Clinical potential of mucins in diagnosis, prognosis, and therapy of ovarian cancer

Abstract

Knowledge of mucins and their multiple roles in various normal and pathological processes has improved greatly in the past two decades. Mucins belong to a family of glycoproteins characterised by densely O-glycosylated repetitive domains and expressed by various surface epithelial cells. Altered expression of mucins is present in various diseases, including cancer. Ovarian cancer is the sixth most common cancer worldwide and the seventh leading cause of cancer-related deaths in women. The most common ovarian cancer is epithelial ovarian carcinoma, which is characterised by few early symptoms, widespread peritoneal dissemination, and ascites at advanced stages that result in poor prognosis. After diagnosis, 5 year survival is only 35-45%. Therefore, improved strategies for early diagnosis and treatment are needed. Because of the surface epithelial origin of epithelial ovarian cancer, mucins are obvious biomolecules for investigation as markers for early diagnosis and as therapeutic targets. We discuss the potential role and clinical usefulness of mucins in early diagnosis, prognosis, and treatment of ovarian cancer.

Figure 1. Mucins in progression of ovarian cancer

During early events of transformation and later stages of cancer progression, there is a change in mucin expression profiles and their post-translational modifications (mucin switching) that might have a role in aberrant growth and invasion (reprogramming of cell signalling) of ovarian cancer cells (A), exfoliation of tumour cells (alteration of cell-cell/cell-extracellular matrix adhesion; B), or tumour-cell spheroid formation by homotypic interaction (C), immune suppression by phenotypic change of natural killer (NK) cells (D), or inhibiting the components of complement system (E), adhesion to mesothelial cells by formation of novel heterotypic adhesion (F), and invasion into parenchyma of secondary tumour site and establishment of the secondary tumour (G).

Figure 2. Mucin-based targeted therapy

Overexpression, multiplicity of epitopes, and cancer-associated post-translational modifications of mucins make them potential candidates for targeted therapeutics. Antibodies conjugated with radioisotopes or cytotoxic drugs (such as iodine-131-labelled OC125 [monoclonal antigen-binding fragment] or humanised CTM01 conjugated with calicheamicin) enable targeted delivery to ovarian cancer cells.

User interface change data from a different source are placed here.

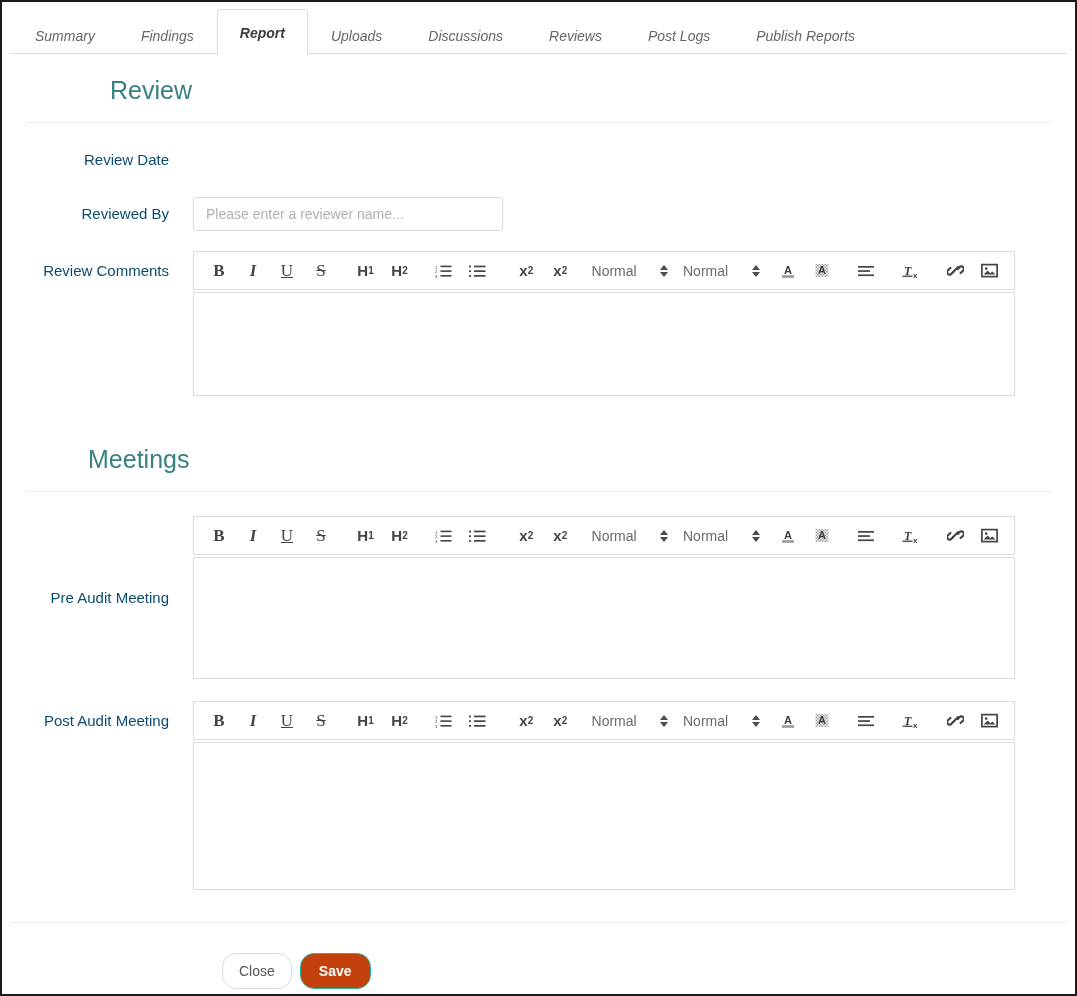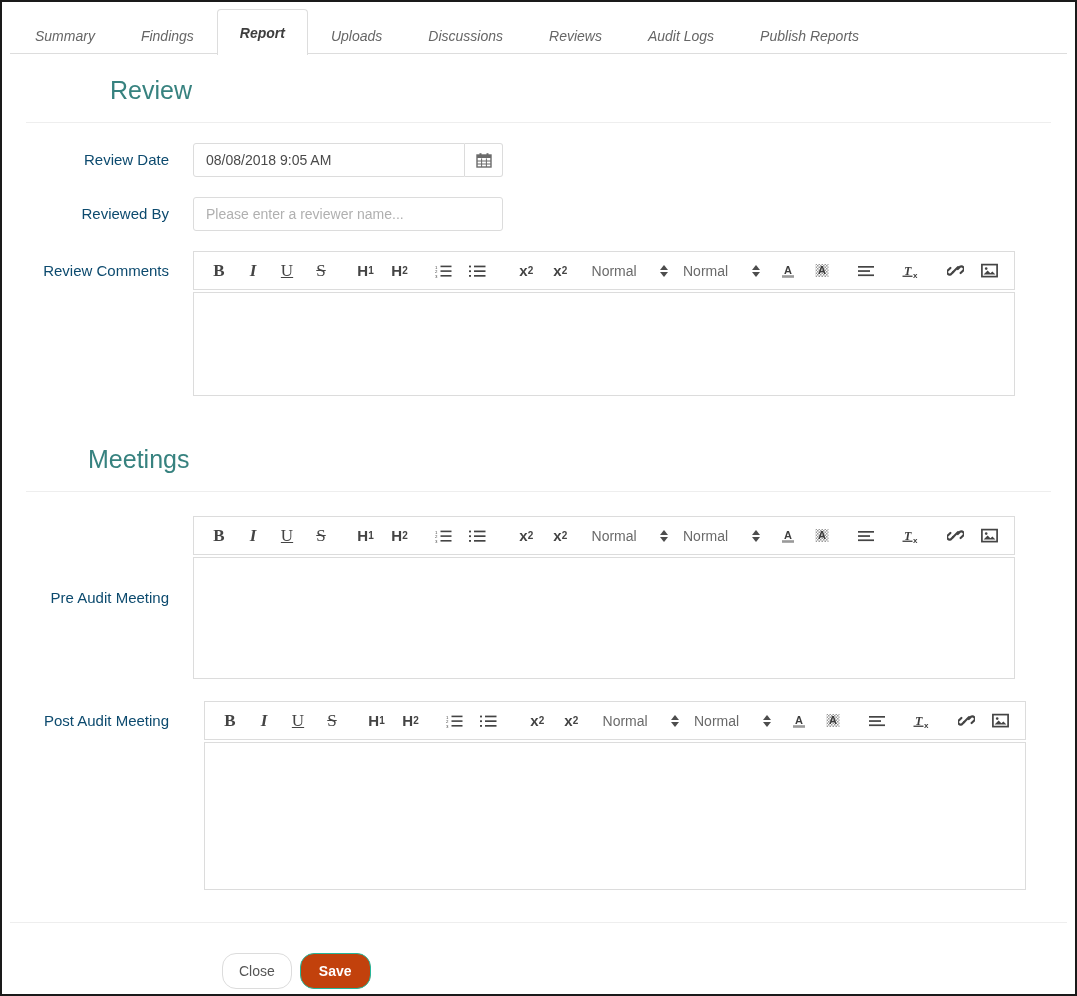--- a/index.html
+++ b/index.html
@@ -286,52 +286,33 @@
 
 <div class="page">
 
   <div class="tabbar">
     <div class="tab">Summary</div>
     <div class="tab">Findings</div>
     <div class="tab active">Report</div>
     <div class="tab">Uploads</div>
     <div class="tab">Discussions</div>
     <div class="tab">Reviews</div>
-    <div class="tab">Audit Logs</div>
+    <div class="tab">Post Logs</div>
     <div class="tab">Publish Reports</div>
   </div>
 
   <div class="panel">
 
     <div class="section-head">
       <h2 class="section-title">Review</h2>
       <div class="divider"></div>
     </div>
 
     <div class="form-row">
       <div class="form-label">Review Date</div>
-      <div class="form-field">
-        <div class="input-group">
-          <input class="text-input" type="text" value="08/08/2018 9:05 AM" style="">
-          <div class="input-addon">
-            <span>
-              <svg width="16" height="16" viewBox="0 0 16 16">
-                <rect x="1" y="3" width="14" height="12" fill="none" stroke="#6b6b6b" stroke-width="1.4"></rect>
-                <rect x="1" y="3" width="14" height="3" fill="#6b6b6b"></rect>
-                <rect x="3.5" y="1.2" width="2" height="2.6" fill="#6b6b6b"></rect>
-                <rect x="10.5" y="1.2" width="2" height="2.6" fill="#6b6b6b"></rect>
-                <line x1="5.6" y1="6.4" x2="5.6" y2="15" stroke="#6b6b6b" stroke-width="1"></line>
-                <line x1="10.4" y1="6.4" x2="10.4" y2="15" stroke="#6b6b6b" stroke-width="1"></line>
-                <line x1="1" y1="9" x2="15" y2="9" stroke="#6b6b6b" stroke-width="1"></line>
-                <line x1="1" y1="12" x2="15" y2="12" stroke="#6b6b6b" stroke-width="1"></line>
-              </svg>
-            </span>
-          </div>
-        </div>
-      </div>
     </div>
 
     <div class="form-row">
       <div class="form-label">Reviewed By</div>
       <div class="form-field">
         <input class="text-input" type="text" placeholder="Please enter a reviewer name..." style="">
       </div>
     </div>
 
     <div class="form-row">
@@ -614,21 +595,21 @@
                 </svg>
               </span>
             </div>
           </div>
 
           <div class="editor-body taller" contenteditable="true" style=""></div>
         </div>
       </div>
     </div>
 
-    <div class="form-row" style="padding-top:22px;gap:11px;">
+    <div class="form-row" style="padding-top:22px;">
       <div class="form-label editor-label">Post Audit Meeting</div>
       <div class="form-field">
         <div class="editor">
 
           <div class="editor-toolbar">
             <div class="tb-btn tb-b">B</div>
             <div class="tb-btn tb-i">I</div>
             <div class="tb-btn tb-u">U</div>
             <div class="tb-btn tb-s">S</div>
             <div class="tb-gap-md"></div>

Figure 3. Mucin-based ovarian cancer vaccines in clinical trials

Antigen-based vaccine (A): MUC1 (G5)–KLH peptides are taken up by antigen presenting cells (APC), processed, and presented with MHCII molecules on the cell surface, the presented antigens are recognised by the antigen-specific T cells, leading to humoral immune response, binding of the antibody to the target tandem-repeat region of MUC1 might inhibit ligand-receptor interaction or generate antibody-dependent cellular cytotoxicity leading to cell death. Cell-based vaccine (B): Autologous dendritic cells (DC) are derived from peripheral blood monocytes pulsed in vitro with the tumour antigen (Mannan-MUC1 fusion protein [MFP]), antigens are endocytosed, processed, and presented by mature dendritic cells displaying MHC-TAA complex on the surface, which are infused back into the patients where they activate cytotoxic T lymphocytes (CTLs). Antibody-based vaccines (C): MUC16 antibody B43.13 is believed to bind to the secreted MUC16 and form a complex that is taken up by APC, processed, and presented on the cell surface, where it can activate TAA-specific CTLs, which recognise and kill tumour cells in an antigen-specific manner. Alternatively, murine monoclonal antibody against TAA (Ab1) is injected into mice to generate an anti-idiotypic vaccine, such as abagovomab (Ab2β), Ab2β is injected into patients, taken in by APCs and TAA+MHC are displayed on the cell surface, anti-idiotypic antibodies are directed against the idiotopes of TAA antibodies and thus serve as the surrogates of TAA, in patients antibodies against idiotypic antibodies elicit humoral and cellular response and a subset of antibodies against these (Ab3) recognise the epitopes on TAAs. The Ab3 antibodies and the CTLs target tumour cells in a TAA-specific manner and provide the antitumour immune response.